Les Inrockuptibles

La nouvelle Eve

- Olivier Joyard

“Est-ce que tu es une méchante ?”

– “Ben ouais.” Celle qui répond avec une arrogance haut perchée à la préado qu’elle vient d’enlever (plus tard, elle tuera son père…) s’appelle Villanelle. Dans le premier épisode de Killing Eve, l’un des gestes inauguraux de ce personnage ébouriffan­t consistait à faire tomber gratuiteme­nt la glace d’une gamine avec qui elle avait échangé quelques regards faussement complices. Une introducti­on parfaite. La haine amusée des enfants l’a d’ailleurs poursuivie dans l’ensemble des huit épisodes de ce qu’il faut bien appeler la secousse sérielle du printemps. Adapté des romans de Luke Jennings, passé entre les mains expertes de Phoebe Waller-Bridge (l’intense révélation de Fleabag, dont on attend la deuxième saison pour 2019), ce remix hurlant de fiction d’espionnage a inventé l’une des figures féminines les plus étonnantes de ces dernières années pourtant riches. Avec June de

The Handmaid’s Tale, Villanelle forme un duo imaginaire de victime et de bourreau, jouant évidemment le rôle du bourreau.
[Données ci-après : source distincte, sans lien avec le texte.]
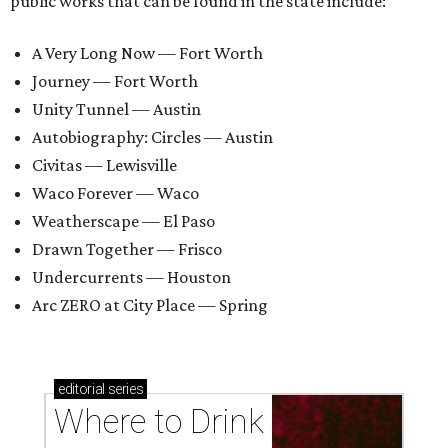
public works that can be found in the state include:
A Very Long Now — Fort Worth
Journey — Fort Worth
Unity Tunnel — Austin
Autobiography: Circles — Austin
Civitas — Lewisville
Waco Forever — Waco
Weatherscape — El Paso
Drawn Together — Frisco
Undercurrents — Houston
Arc ZERO at City Place — Spring
editorial
series
Where to Drink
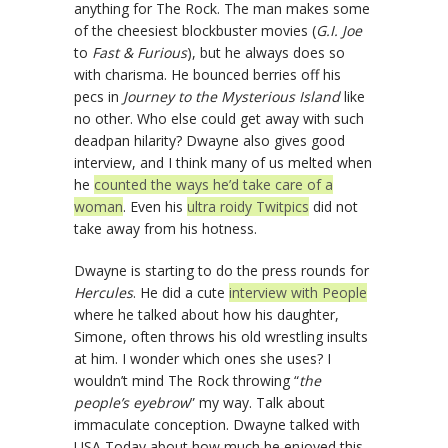
anything for The Rock. The man makes some
of the cheesiest blockbuster movies (
G.I. Joe
to
Fast & Furious
), but he always does so
with charisma. He bounced berries off his
pecs in
Journey to the Mysterious Island
like
no other. Who else could get away with such
deadpan hilarity? Dwayne also gives good
interview, and I think many of us melted when
he
counted the ways he’d take care of a
woman
. Even his
ultra roidy Twitpics
did not
take away from his hotness.
Dwayne is starting to do the press rounds for
Hercules
. He did a cute
interview with People
where he talked about how his daughter,
Simone, often throws his old wrestling insults
at him. I wonder which ones she uses? I
wouldn’t mind The Rock throwing “
the
people’s eyebrow
” my way. Talk about
immaculate conception. Dwayne talked with
USA Today about how much he enjoyed this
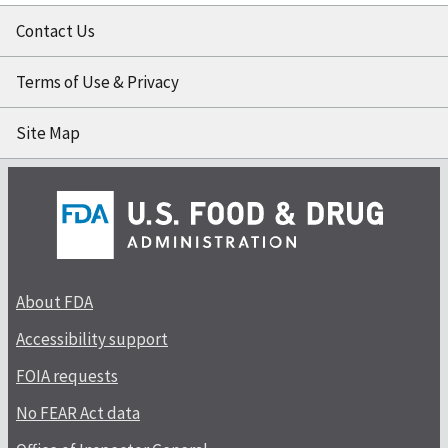
Contact Us
Terms of Use & Privacy
Site Map
About FDA
Accessibility support
FOIA requests
No FEAR Act data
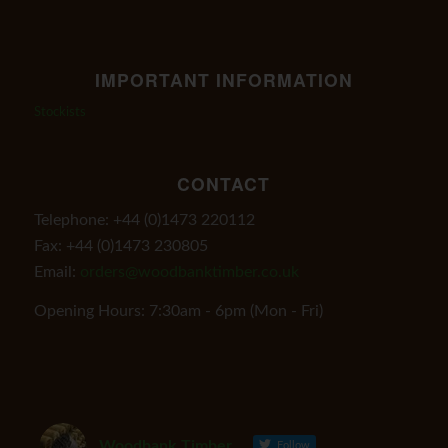
IMPORTANT INFORMATION
Stockists
CONTACT
Telephone: +44 (0)1473 220112
Fax: +44 (0)1473 230805
Email:
orders@woodbanktimber.co.uk
Opening Hours: 7:30am - 6pm (Mon - Fri)
Woodbank Timber
Follow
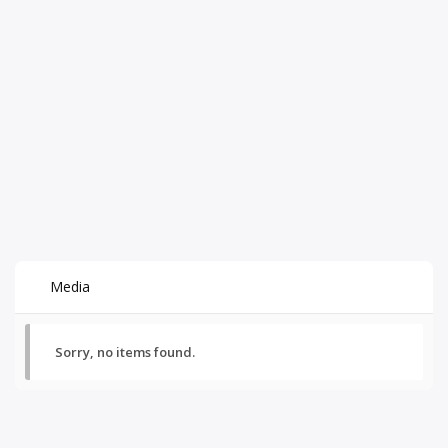
Media
Sorry, no items found.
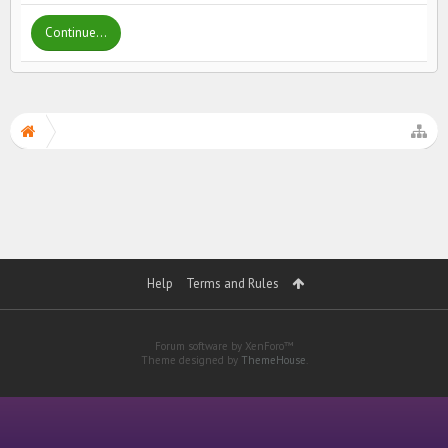
Continue...
Help
Terms and Rules
Forum software by XenForo™
Theme designed by
ThemeHouse
.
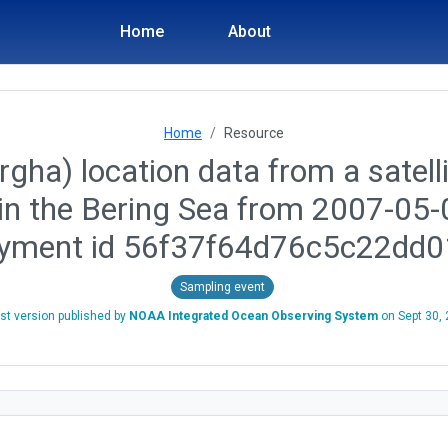
Home
About
Home
Resource
gha) location data from a satelli
in the Bering Sea from 2007-05-
oyment id 56f37f64d76c5c22dd0
Sampling event
st version published by
NOAA Integrated Ocean Observing System
on
Sept 30,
Car Villanelle est une tueuse effrayante, employée par une organisati­on secrète internatio­nale pour assassiner des cibles haut placées, un job dans lequel elle excelle. Son quotidien voyageur et violent l’emmène de Toscane en Russie, elle castre des hommes même quand on ne lui demande pas de le faire, range ses balles de pistolets à côté de ses tampons pour être tout à fait claire, expose ses manques affectifs abyssaux avec un sourire craquant et ne s’excuse jamais de rien, surtout pas de prendre du plaisir à tuer.

Jodie Comer, la native de Liverpool qui personnifi­e Villanelle avec une férocité jouissive, nous fait le même effet qu’une autre actrice qui jouait une espionne compliquée : Jennifer Garner – Sydney Bristow dans Alias, circa les années 2000. Une question d’intensité permanente du regard. Mais alors que Sydney réglait ses problèmes de papa et de maman et restait du côté du bien, Villanelle sent la mort. Même si elle fuit ceux qui la traquent, elle porte moins de masques que son aînée, incarnant la différence d’approche entre une héroïne féministe d’aujourd’hui, alors que la mise en scène de la violence des femmes devient nécessaire, et des schémas plus anciens. Pour couronner le tout, Villanelle a une amie-ennemie, un genre d’alter ego brûlant, en la personne d’une enquêtrice du MI-5 – merveilleu­se Sandra Oh, ex- Grey’s Anatomy. La brune et la blonde ne sont pas meilleures potes, leur relation dépasse ce que nous avons vu sur petit écran depuis des lustres. Elles se haïssent et s’aiment à mort, jusqu’à la mémorable scène finale de cette saison excitante et brutale.

Il y aura un avant et un après Killing Eve.